A guy with a boat trailer was just pulling into the yard of the house across the street. I walked over there.
“Looks like this restaurant and store has been closed for a while. Is there anything else nearby?”
He looked at me strangely. “What?”
“Is there some place nearby that sells food?”
“The resort down there.” He gestured with his head to a place maybe 1 1/2 more miles away.
“OK, thanks.” That was weird. I’m not sure if he couldn’t hear me or exactly what was going on. Not a trace of friendliness in his voice or mannerisms.
I’d only walked a few hundred yards when another pickup towing a boat slowed as it approached from behind me.
“Do you need a ride?”
“Did you break down?”
“No, I’m kayaking.”
“Where are you headed?”
I explained. He dropped me at the store wishing me well.
The lady running the place was on the phone. She was trying to help someone figure out something about a guy in a pickup and about somebody else. We finally realized the person was talking about me and the guy who just dropped me off.
It turned out the guy I talked to on top of the hill had called the cops. Apparently I was suspicious. I must have been the guy he saw dumpster diving at the landing a few hours ago. Dumpster diving? I thought back to a pickup that had driven around the loop as I dumped my trash. Noticing the wind was swirling my light trash around I went to the other side and shut the dumpster lid to keep all the garbage from blowing away. In his suspicious mind the answer wasn’t what I was actually doing, but rather that I had just crawled out of the dumpster and was reclosing the lid.
I explained to the lady who I was and what I was doing and she called the police and told them they could skip the check. She turned out to be Tammy Nelson, one of the owners of West Prairie Resort. She was the opposite of the fellow who had called the police on me, nice and friendly and interested in my journey.
The grill was already closed but I heated up a sandwich and had a cold Dr Pepper and used their Wi-Fi. It was a pleasant break and I chatted with Tammy as she worked around the place.
When I left to start the 3 mile hike back to camp I started flushing pheasant after pheasant, 15 perhaps. Apparently it was a common occurrence because every other electric pole or so had a little sign that said “no pass shooting within 30 feet of the electric line.”

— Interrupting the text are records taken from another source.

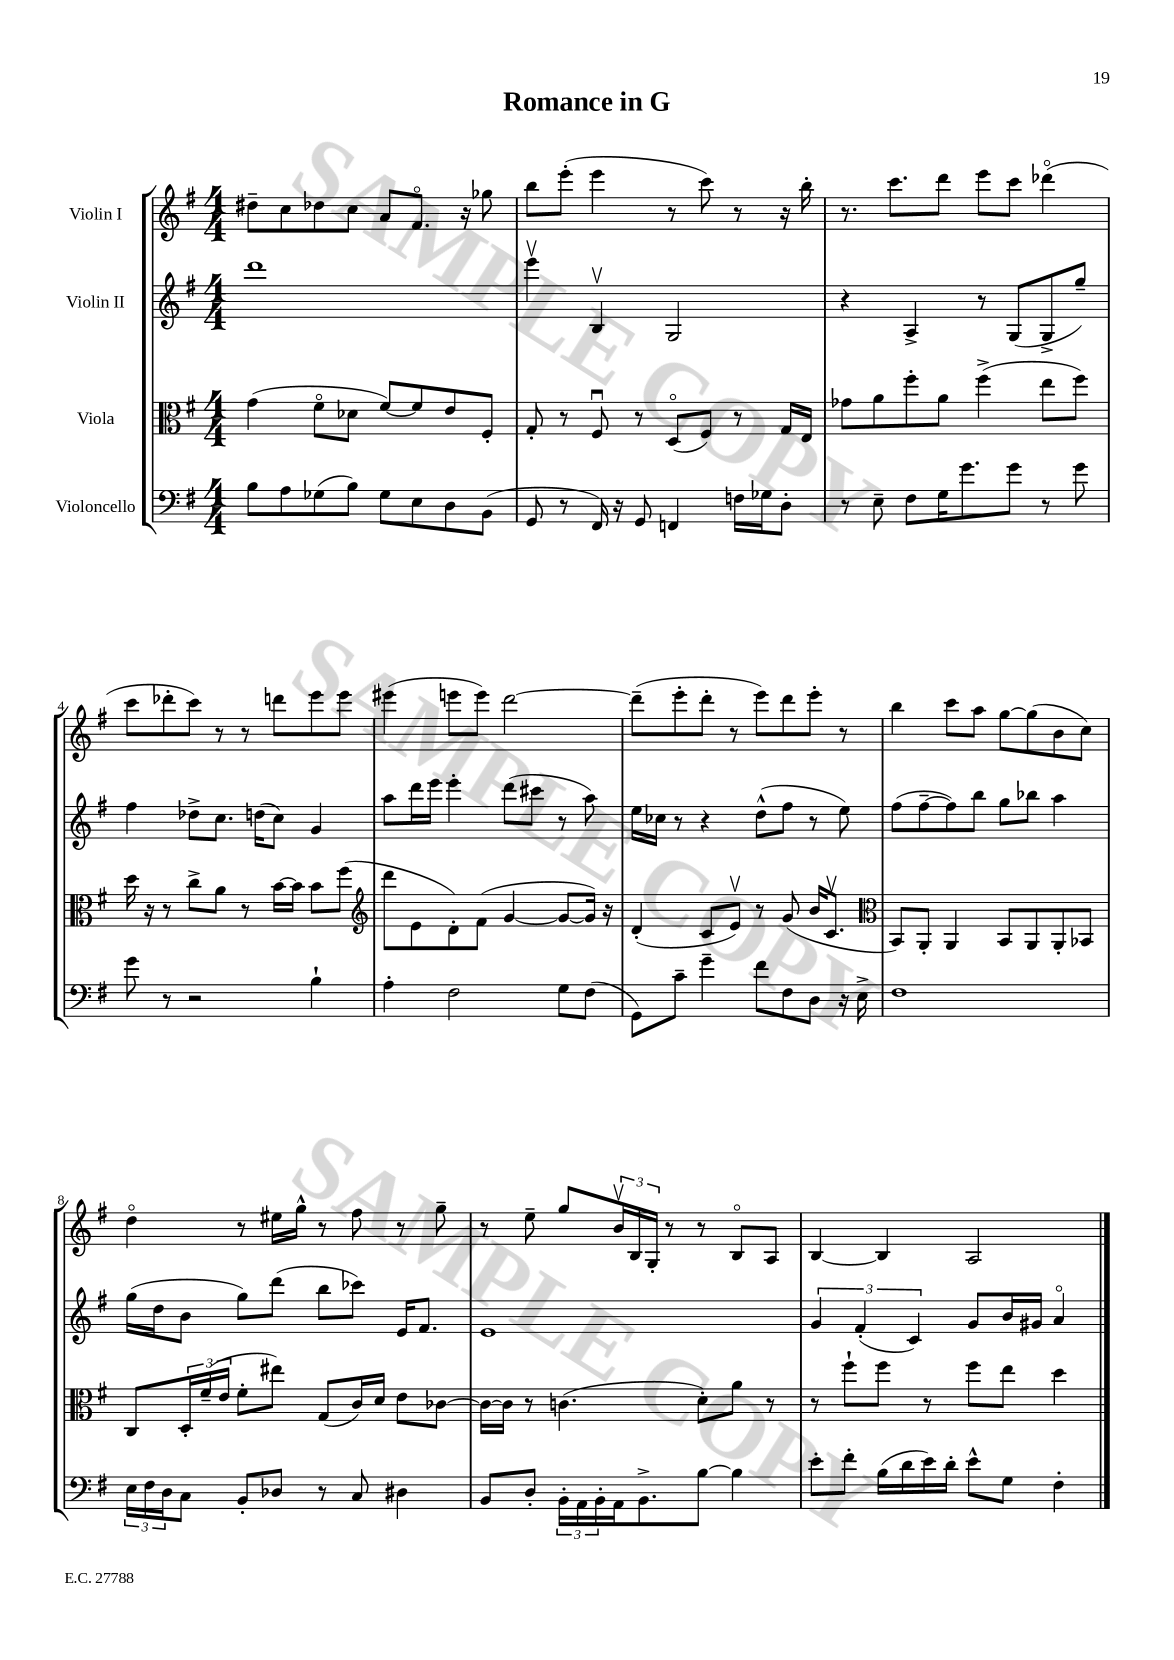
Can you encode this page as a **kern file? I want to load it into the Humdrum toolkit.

**kern	**kern	**kern	**kern
*staff4	*staff3	*staff2	*staff1
*clefF4	*clefC3	*clefG2	*clefG2
*k[f#]	*k[f#]	*k[f#]	*k[f#]
*M4/4	*M4/4	*M4/4	*M4/4
8B	(4g	1ddd	8dd#~
8A	.	.	8cc
(8G-	8f#o	.	8dd-
8B)	8d-	.	8cc
8G-	[8f#)	.	8a
8E	8f#]	.	8.f#o
8D	8e	.	.
.	.	.	16r
(8BB	8F#'	.	8gg-
=	=	=	=
8GG	8G'	4eeev	8bb
8r	8r	.	(8eee'
16FF#)	8F#u	4Bv	4eee
16r	.	.	.
8GG	8r	.	.
4FF	(8Do	2G	8r
.	8F#)	.	8ccc)
16F	8r	.	8r
16G-	.	.	.
8D'	16G	.	16r
.	16E	.	16bb'
=	=	=	=
8r	8g-	4r	8.r
8E~	8a	.	.
.	.	.	8.ccc
8F#	8ff#'	4A^	.
16G	8a	.	8ddd
8.g	.	.	.
.	(4ff#^	8r	8eee
8g	.	(8G	8ccc
8r	8ee	8G^	(4ddd-o
8g	8ff#)	8gg~)	.
=	=	=	=
8g	16dd	4ff#	8ccc
.	16r	.	.
8r	8r	.	8ddd-'
2r	8cc^	8dd-^	8ccc)
.	8a	8.cc	8r
.	8r	.	8r
.	.	(16dd	.
.	[16b	8cc)	8ddd
.	16b]	.	.
4B`	8b	4g	8eee
.	(8ff#	.	8eee
=	=	=	=
*	*clefG2	*	*
4A'	8ddd	8aa	(4eee#
.	8e	16ddd	.
.	.	16eee	.
2F#	8d')	4eee'	8eee
.	(8f#	.	8eee)
.	[4g	(8ddd	[2ddd
.	.	8ccc#	.
8G	8g_	8r	.
(8F#	16g])	8aa)	.
.	16r	.	.
=	=	=	=
8GG)	(4d'	16ee	(8ddd~]
.	.	16cc-	.
8c~	.	8r	8eee'
4g~	8c	4r	8ddd'
.	8ev)	.	8r
8f#	8r	(8dd^^	8eee)
8F#	(8g	8ff#	8ddd
8D	16b	8r	8eee'
.	8.cv	.	.
16r	.	8ee)	8r
16E^	.	.	.
=	=	=	=
*	*clefC3	*	*
1F#	8BB)	(8ff#	4bb
.	8AA'	[8ff#~	.
.	4AA	8ff#])	8ccc
.	.	8bb	8aa
.	8BB	8gg	[8gg
.	8AA	8bb-	(8gg]
.	8AA'	4aa	8b
.	8BB-	.	8cc)
=	=	=	=
24E	8C	(16gg	4ddo
24F#	.	.	.
.	.	16dd	.
24D	.	.	.
8C	24D'	8b	.
.	(24f#~	.	.
.	24e	.	.
8BB'	8f#'	8gg)	8r
8D-	8ee#)	(8ddd	16ee#
.	.	.	16gg^^
8r	(8G	8bb	8r
8C	16c)	8ccc-)	8ff#
.	16d	.	.
4D#	8e	16e	8r
.	.	8.f#	.
.	[8c-	.	8gg~
=	=	=	=
8BB	16c-_	1e	8r
.	16c-]	.	.
8D'	8r	.	8ee~
24BB'	(4.c	.	8gg
24AA	.	.	.
24BB'	.	.	.
16AA	.	.	24bv
.	.	.	24B
8.BB^	.	.	.
.	.	.	24G'
.	.	.	8r
[8B	8d')	.	8r
4B]	8a	.	8Bo
.	8r	.	8A
=	=	=	=
8e'	8r	6g	[4B
8f#'	8ff#`	.	.
.	.	(6f#'	.
(16B	8ff#	.	4B]
16d	.	.	.
.	.	6c)	.
16e)	8r	.	.
16d'	.	.	.
8e^^	8ff#	8g	2A
8G	8ee	16b	.
.	.	16g#	.
4F#'	4dd	4ao	.
==	==	==	==
*-	*-	*-	*-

I took a break before I got back to camp to take advantage of the nice shade of some trees. For the first time on this trip there were numerous mosquitoes. I have a high tolerance for mosquitoes and since only my hands and face were exposed they didn’t bother me much.
When I was walking the beach back to the tent I looked down and found a shell fossilized in a stone. I’ve been watching for fossils in the stone because much of it is fossilized mud.
I read the local paper I bought in Pierre and even managed to complete the crossword puzzle, the Jumble and Sudoku. I must of gotten the grade-school versions.
I only managed to paddle less than a handful of miles this morning and although I walked maybe 5 miles it didn’t buy me any forward progress. Yet with these winds it was smart taking the rest of today off. I’ll certainly be taking all of tomorrow off as well as it’s predicted to be “windy.” If it’s windy in the Dakotas, that means real wind! I heard the weather report say the winds were up to 33 miles an hour today. I’d been told 15 miles an hour might be a good good cut off. I agree. I have found that sustained winds of 15 miles an hour across a long stretch of open water is as much as I want to paddle in as the waves get to be too much. Colter
Clark: 29th of September…the 2d Chief with 2 men and Squars on Shore, they wished to go up with us as far as the other part of their band… told them we Should not Speake to another teton except the one on board with us…the Chief requested that the Perogue might put him across the river which we agreed to—Saw numbers of Elk on the Sand bars today, passed an old Ricara Village at the mouth of a Creek without timber we Stayed all night on the Side of a sand bar 1/ 2 a Mile from the Shore.